O’Neill is known to be heavily influenced by Shakespeare, and this is clearly evident in his portrayal of bitter drunken arguments and moments of deep emotional pathos which punctuate the last two acts of this play. They are relentless and they are devastating. I found particularly powerful the conversations between Boyle and McCormack, offering a gut-wrenching portrayal of the simultaneous beauty and destructiveness of familial love. Boyle, McCormack and Cox all offered spellbinding performances in this half, wrought with passion and heightened emotion. But particularly memorable was Clarkson, whose depiction of a mother slowly losing herself in the grip of morphine was absolutely heart shattering. Thankfully, comedy relief is at points offered by an enjoyable performance from the maid Cathleen, recognisable from Derry Girls. All in all, the eventual ending left me emotionally squeezed dry. I truly understood the power of catharsis then – it was so overwhelming as to actually be refreshing upon its close.

Long Day’s Journey Into Night is not an easy play to watch. At times, it is in fact, excruciating. It is not fun, it is not hopeful, and it is totally unrelenting. But it is masterfully written and masterfully acted from all parties, and I left it somehow feeling better about myself. For a Shakespearean inspired tragedy rewritten for the modern era, I would advise you to look no further. Though maybe mentally prepare yourself for the emotional rollercoaster…

‘Long Day’s Journey Into Night’ runs at the Wyndham Theatre, Charing Cross Road, London until 8th June. This play contains themes of alcoholism and drug addiction.

### Questions on the material
1. Reproduce the passage of the theatre review from "Long Day’s Journey Into Night is" up to and including "and drug addiction.".
2. Express the lines of the records from their start up to and including the line with "27: (115, 165)" as a JSON list of strings, one string per line, leaving out blank lines and the pictures.

### Given entries
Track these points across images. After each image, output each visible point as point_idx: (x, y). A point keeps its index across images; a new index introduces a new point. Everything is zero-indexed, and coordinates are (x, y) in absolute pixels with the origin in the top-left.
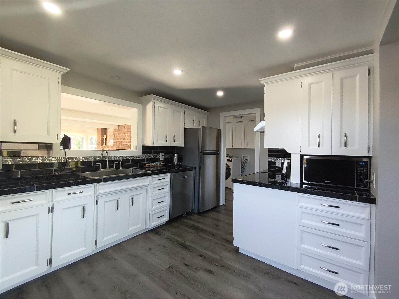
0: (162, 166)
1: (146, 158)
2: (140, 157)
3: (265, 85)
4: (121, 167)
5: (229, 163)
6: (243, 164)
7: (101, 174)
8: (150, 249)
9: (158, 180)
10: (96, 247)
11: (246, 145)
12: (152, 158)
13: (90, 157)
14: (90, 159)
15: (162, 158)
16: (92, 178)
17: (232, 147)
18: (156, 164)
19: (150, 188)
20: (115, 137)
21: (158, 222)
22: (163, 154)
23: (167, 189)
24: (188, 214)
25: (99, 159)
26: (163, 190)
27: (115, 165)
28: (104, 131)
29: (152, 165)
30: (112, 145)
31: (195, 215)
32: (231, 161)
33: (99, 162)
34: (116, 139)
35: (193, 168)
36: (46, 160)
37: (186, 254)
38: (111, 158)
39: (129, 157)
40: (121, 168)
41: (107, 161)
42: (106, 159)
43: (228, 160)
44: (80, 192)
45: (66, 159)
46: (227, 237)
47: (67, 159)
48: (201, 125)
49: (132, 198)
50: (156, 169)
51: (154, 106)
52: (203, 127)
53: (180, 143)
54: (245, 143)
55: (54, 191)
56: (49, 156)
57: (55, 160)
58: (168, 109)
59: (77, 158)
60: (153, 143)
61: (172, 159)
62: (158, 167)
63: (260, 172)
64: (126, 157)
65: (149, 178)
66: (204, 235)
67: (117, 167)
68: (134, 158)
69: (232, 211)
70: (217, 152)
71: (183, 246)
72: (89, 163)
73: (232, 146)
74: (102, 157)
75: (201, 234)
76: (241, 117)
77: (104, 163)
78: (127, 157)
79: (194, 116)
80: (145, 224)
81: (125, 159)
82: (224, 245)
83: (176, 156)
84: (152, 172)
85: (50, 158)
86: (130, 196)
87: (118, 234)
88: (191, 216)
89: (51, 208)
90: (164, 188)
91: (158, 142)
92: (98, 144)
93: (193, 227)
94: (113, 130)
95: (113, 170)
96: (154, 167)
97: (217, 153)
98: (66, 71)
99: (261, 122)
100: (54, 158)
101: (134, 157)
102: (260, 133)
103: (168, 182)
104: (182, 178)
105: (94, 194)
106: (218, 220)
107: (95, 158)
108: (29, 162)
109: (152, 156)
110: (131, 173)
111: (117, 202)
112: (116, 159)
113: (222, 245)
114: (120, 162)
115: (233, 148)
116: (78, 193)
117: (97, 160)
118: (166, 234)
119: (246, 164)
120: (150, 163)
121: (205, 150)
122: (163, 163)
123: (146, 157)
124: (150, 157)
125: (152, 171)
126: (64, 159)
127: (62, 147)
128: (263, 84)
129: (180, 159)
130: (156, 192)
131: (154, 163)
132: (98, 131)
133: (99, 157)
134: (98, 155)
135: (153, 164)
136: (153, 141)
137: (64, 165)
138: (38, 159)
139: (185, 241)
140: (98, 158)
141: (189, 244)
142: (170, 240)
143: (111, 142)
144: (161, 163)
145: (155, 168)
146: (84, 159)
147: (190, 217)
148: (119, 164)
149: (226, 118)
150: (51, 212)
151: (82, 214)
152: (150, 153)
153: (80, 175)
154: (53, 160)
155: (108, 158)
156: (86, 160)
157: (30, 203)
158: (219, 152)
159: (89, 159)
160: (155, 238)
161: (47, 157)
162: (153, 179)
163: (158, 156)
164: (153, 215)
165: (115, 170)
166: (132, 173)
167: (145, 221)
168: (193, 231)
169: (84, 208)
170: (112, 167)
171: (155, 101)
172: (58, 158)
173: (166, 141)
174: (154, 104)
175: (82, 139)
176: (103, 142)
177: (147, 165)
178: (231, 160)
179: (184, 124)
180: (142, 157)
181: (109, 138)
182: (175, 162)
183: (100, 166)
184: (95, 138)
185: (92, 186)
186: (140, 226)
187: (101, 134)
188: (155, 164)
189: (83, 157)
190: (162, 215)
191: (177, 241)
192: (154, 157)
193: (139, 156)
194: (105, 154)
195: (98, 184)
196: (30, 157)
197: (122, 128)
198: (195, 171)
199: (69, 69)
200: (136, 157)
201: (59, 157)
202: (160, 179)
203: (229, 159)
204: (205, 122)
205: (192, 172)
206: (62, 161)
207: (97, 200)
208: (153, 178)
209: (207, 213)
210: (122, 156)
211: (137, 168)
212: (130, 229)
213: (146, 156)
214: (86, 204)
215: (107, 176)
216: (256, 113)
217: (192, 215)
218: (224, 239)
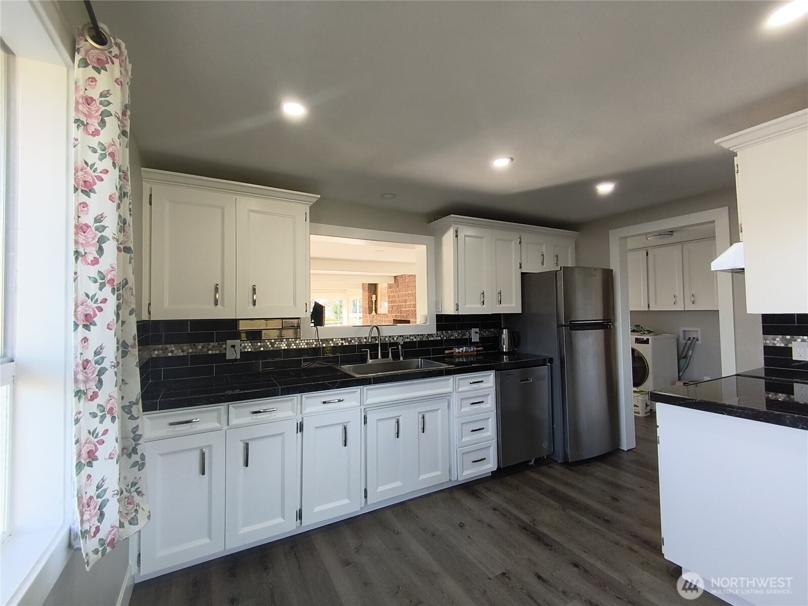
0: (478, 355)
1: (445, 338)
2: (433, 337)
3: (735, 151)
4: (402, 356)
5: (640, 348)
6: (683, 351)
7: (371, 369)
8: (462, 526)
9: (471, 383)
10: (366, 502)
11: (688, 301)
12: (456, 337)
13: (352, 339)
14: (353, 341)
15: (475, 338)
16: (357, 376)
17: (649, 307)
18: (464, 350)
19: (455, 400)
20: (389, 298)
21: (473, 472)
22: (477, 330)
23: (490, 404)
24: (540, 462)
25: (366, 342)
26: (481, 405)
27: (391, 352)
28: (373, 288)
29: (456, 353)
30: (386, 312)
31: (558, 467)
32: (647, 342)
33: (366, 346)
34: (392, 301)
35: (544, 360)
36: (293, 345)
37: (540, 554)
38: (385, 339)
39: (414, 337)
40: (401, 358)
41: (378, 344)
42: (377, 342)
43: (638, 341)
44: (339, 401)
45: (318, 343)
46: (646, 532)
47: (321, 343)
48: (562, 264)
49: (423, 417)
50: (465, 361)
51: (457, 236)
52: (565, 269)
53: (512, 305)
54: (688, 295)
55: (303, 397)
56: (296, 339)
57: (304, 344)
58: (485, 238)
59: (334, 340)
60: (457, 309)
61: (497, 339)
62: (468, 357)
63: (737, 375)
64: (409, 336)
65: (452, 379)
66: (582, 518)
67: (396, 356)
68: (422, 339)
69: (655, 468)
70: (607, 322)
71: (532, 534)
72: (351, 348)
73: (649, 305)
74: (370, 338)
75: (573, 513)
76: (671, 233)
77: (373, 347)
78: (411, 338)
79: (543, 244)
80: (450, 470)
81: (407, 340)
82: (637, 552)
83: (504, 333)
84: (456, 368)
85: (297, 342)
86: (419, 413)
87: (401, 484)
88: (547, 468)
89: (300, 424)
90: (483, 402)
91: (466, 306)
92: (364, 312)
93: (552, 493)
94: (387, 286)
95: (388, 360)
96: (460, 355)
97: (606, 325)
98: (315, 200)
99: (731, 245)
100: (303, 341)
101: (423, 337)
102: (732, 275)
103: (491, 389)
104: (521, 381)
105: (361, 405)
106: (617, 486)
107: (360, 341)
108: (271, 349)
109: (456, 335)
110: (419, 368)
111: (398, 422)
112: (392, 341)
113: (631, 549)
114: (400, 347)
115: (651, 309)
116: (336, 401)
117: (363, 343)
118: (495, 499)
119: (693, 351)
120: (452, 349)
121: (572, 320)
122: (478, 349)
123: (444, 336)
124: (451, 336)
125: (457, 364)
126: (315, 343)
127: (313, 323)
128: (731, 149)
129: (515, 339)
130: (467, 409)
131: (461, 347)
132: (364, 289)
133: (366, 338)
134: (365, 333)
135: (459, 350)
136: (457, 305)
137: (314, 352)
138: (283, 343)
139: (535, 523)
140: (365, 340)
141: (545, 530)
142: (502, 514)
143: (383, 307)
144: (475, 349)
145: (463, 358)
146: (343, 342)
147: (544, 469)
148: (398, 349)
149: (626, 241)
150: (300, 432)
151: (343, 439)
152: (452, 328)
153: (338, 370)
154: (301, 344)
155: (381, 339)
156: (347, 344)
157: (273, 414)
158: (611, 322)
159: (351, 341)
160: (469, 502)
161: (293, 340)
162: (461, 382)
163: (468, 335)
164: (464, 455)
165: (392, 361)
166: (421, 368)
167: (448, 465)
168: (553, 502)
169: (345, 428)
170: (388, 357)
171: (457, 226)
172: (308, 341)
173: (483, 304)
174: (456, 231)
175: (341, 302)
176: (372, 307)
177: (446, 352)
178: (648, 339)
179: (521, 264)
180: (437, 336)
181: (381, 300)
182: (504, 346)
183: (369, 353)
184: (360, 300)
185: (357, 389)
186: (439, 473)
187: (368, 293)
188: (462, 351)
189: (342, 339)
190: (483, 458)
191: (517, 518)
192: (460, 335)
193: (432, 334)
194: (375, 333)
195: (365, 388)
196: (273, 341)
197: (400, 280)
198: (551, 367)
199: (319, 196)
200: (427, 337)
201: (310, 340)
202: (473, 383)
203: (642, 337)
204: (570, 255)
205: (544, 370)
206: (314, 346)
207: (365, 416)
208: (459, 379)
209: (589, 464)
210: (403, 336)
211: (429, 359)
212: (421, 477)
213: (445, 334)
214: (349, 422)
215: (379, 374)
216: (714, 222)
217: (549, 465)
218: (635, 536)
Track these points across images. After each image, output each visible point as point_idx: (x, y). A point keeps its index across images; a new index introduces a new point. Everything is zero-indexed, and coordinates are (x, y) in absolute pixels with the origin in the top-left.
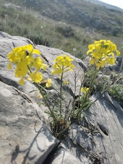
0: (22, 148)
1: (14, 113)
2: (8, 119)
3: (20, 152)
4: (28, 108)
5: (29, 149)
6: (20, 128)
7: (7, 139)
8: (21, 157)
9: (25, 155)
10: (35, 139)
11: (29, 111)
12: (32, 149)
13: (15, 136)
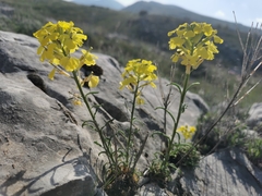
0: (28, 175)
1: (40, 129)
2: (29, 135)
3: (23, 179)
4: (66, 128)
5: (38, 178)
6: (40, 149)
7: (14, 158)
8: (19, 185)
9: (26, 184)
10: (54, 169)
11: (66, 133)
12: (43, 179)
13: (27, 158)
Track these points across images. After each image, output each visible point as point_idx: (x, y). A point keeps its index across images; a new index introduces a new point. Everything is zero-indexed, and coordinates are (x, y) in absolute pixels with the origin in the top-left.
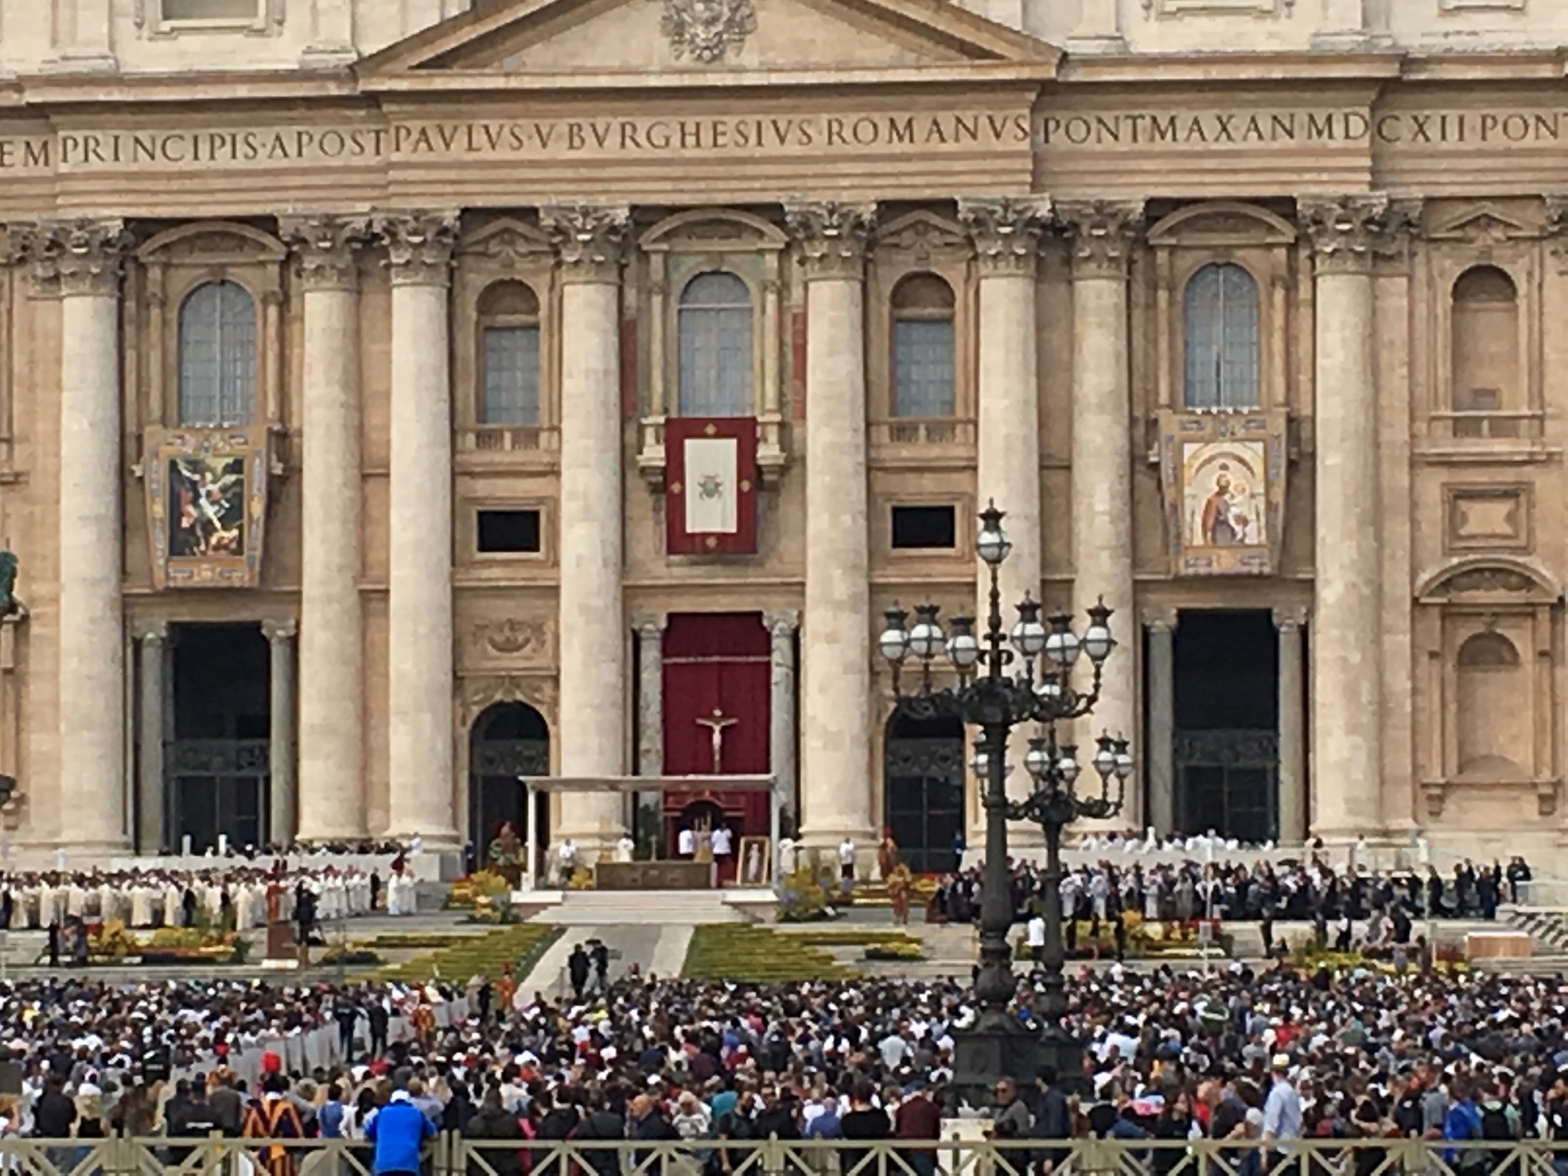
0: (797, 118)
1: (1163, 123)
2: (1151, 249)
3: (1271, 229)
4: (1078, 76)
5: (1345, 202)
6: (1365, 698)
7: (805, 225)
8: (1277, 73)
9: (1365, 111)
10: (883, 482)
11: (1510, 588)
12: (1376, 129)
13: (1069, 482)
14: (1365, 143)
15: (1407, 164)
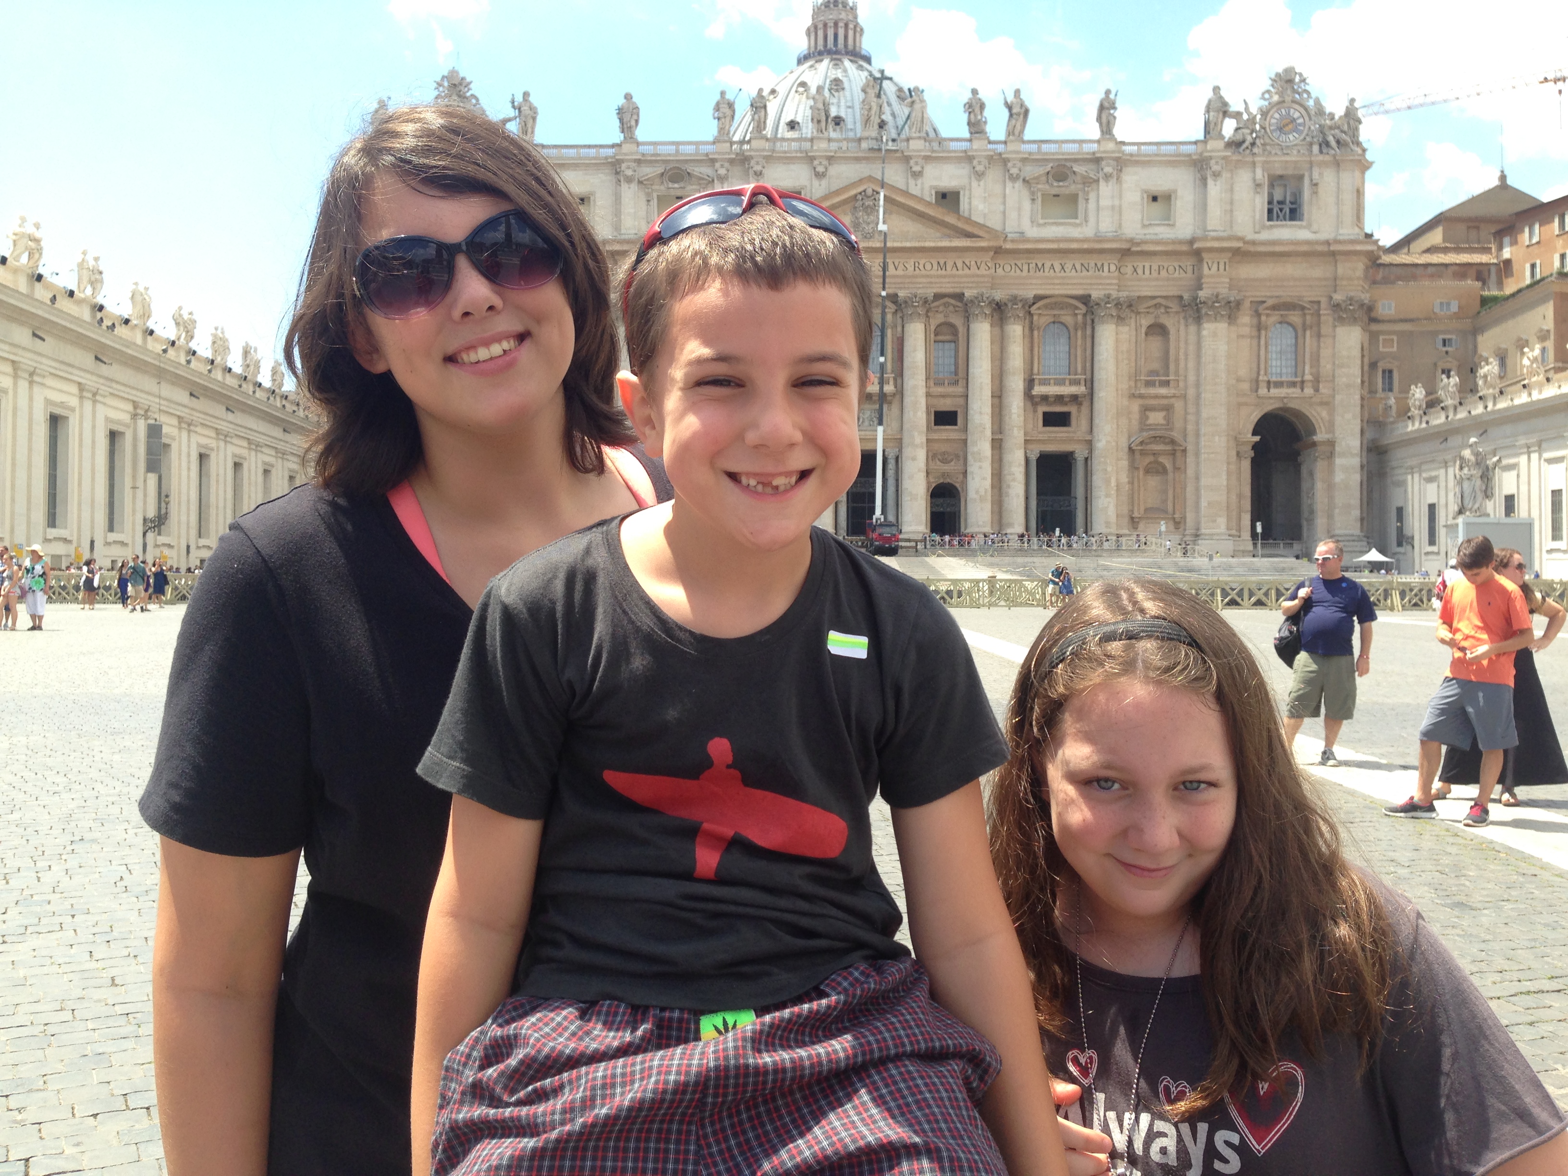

### Task-by-task answers
1.
Long Day’s Journey Into Night is not an easy play to watch. At times, it is in fact, excruciating. It is not fun, it is not hopeful, and it is totally unrelenting. But it is masterfully written and masterfully acted from all parties, and I left it somehow feeling better about myself. For a Shakespearean inspired tragedy rewritten for the modern era, I would advise you to look no further. Though maybe mentally prepare yourself for the emotional rollercoaster…

‘Long Day’s Journey Into Night’ runs at the Wyndham Theatre, Charing Cross Road, London until 8th June. This play contains themes of alcoholism and drug addiction.

2.
[
  "Track these points across images. After each image, output each visible point as point_idx: (x, y). A point keeps its index across images; a new index introduces a new point. Everything is zero-indexed, and coordinates are (x, y) in absolute pixels with the origin in the top-left.",
  "0: (162, 166)",
  "1: (146, 158)",
  "2: (140, 157)",
  "3: (265, 85)",
  "4: (121, 167)",
  "5: (229, 163)",
  "6: (243, 164)",
  "7: (101, 174)",
  "8: (150, 249)",
  "9: (158, 180)",
  "10: (96, 247)",
  "11: (246, 145)",
  "12: (152, 158)",
  "13: (90, 157)",
  "14: (90, 159)",
  "15: (162, 158)",
  "16: (92, 178)",
  "17: (232, 147)",
  "18: (156, 164)",
  "19: (150, 188)",
  "20: (115, 137)",
  "21: (158, 222)",
  "22: (163, 154)",
  "23: (167, 189)",
  "24: (188, 214)",
  "25: (99, 159)",
  "26: (163, 190)",
  "27: (115, 165)"
]